Given the modest number of property holders moving from Alberta, Saskatchewan and Ontario compared to a much larger number from the lower mainland, our Chamber suggests it is those moving from elsewhere in BC who are having far more influence on rising house prices in the Central Okanagan than foreign buyers or those who hail from another part of Canada.

If the government is truly trying to go after speculators who are negatively influencing the housing market, we suggest an excise tax at the time when the property is sold – if it is “flipped” within a specific time period – as that approach would be more direct and transparent.

And, it’s key to remember that accessible housing means there is housing stock: small developers who purchase a run-down property, put sweat equity and cash into it, then “flip it”, i.e., sell it into the market as a completely upgraded house so that they have the cash flow to go on to buy and improve another house – each process taking about a year or more – should not be penalized. They, too, are assisting the pool of safe, modern housing to expand. Very few get rich in the process.

A growing number of business organizations and local governments are banding together and calling on the BC Government to at least postpone implementation of the proposed speculation tax until 2019, when there is better data to show that the new tax will actually achieve its desired outcome of making housing more affordable.

If the government does push ahead with this tax, our Chamber asks that exemptions are issued for the Regional District of Nanaimo, the City of Kelowna and the City of West Kelowna, removing these targets from tax areas.

The government has already exempted Whistler, where in fact there is greater influence from “outside” speculators affecting housing availability. The same rationale for not including Whistler applies to West Kelowna and Kelowna and many north and mid Island communities.

And speaking of tax concerns, the Kelowna Chamber is also hearing from our small business owners who are equally concerned about the government’s new payroll tax. Our chamber supports the position and work of the BC Chamber which believes the government should have at least waited for the completion of the work of the MSP Task Force that was engaging with business as to how best to manage the transition from MSP payments to some sort of a payroll tax.
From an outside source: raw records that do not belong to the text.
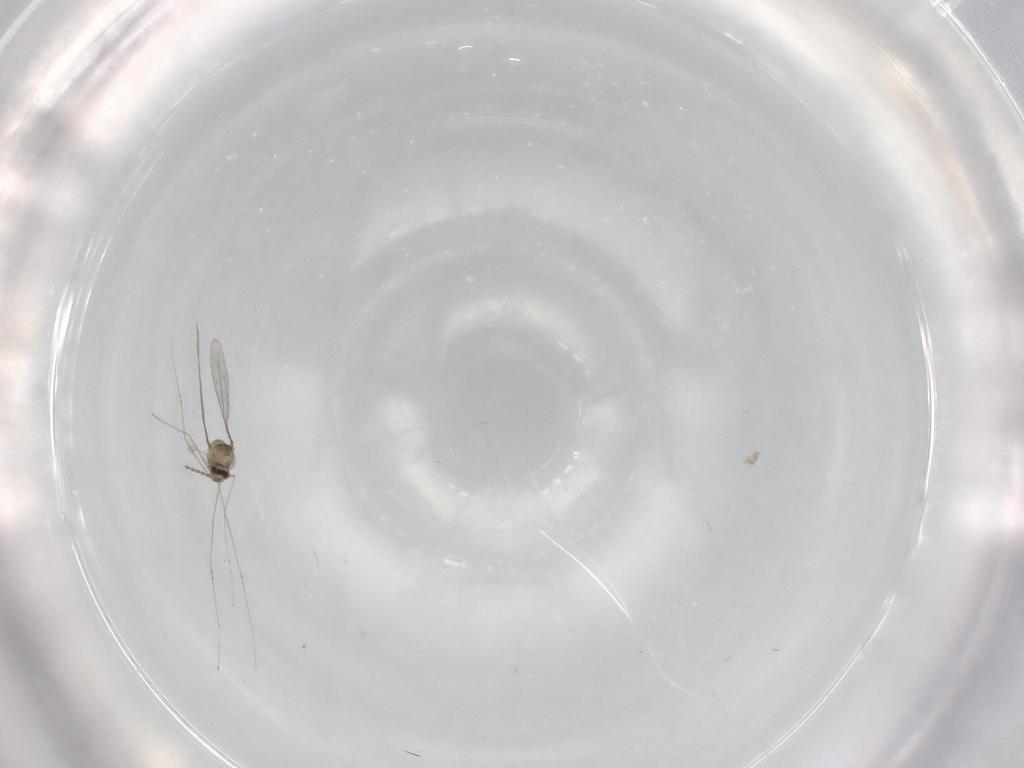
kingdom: Animalia
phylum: Arthropoda
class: Insecta
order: Diptera
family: Cecidomyiidae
Most Chambers understand that the MSP was a regressive, outdated and cumbersome tax but do not believe the introduction of this tax in its current form is the best path forward. One of the things our members would like to see adjusted is the threshold of $500,000 for EHT exemption. They believe this is too low and should be bumped up. Manitoba’s threshold for example is $1.25 million.

Aside from dealing with tax policy changes provincially and federally the Kelowna Chamber continues to do its work in helping our members grow and prosper. That hard work continues to result in more small businesses joining our organization. Particularly, we wish to welcome new members since my last column: Synergy Gymnastics Centre; CareRX; Linttell Projects Inc; Cork and Tap Home Bar Outfitters; Parke Pacific Projects Ltd; Wildfire SEO and Internet Marketing; Optimiiize Nutrition Fitness Health; Karis Support Society; Helix Integrative Health; Technical Safety BC; Valley Garage Doors; Organize My Space; Everlasting Home Renos Ltd., KidSport Kelowna; Rena Saini Active Care Health; Dhillon Notary Public; Accent Homes; GSG Enterprises Ltd.; Drs J & R Vorster Medical Prof. Corp; Institute of Corporate Directors; Intact Insurance; Dennison Contracting; Should I Stay or Should I Go?; Odonit Branding; Dutch Media; Experience Wine Tours; Xcel Advisory Group; Ascentus Consulting; Okanagan Smiles; Duford and Company.

Dan Rogers is Executive Director at the Kelowna Chamber of Commerce.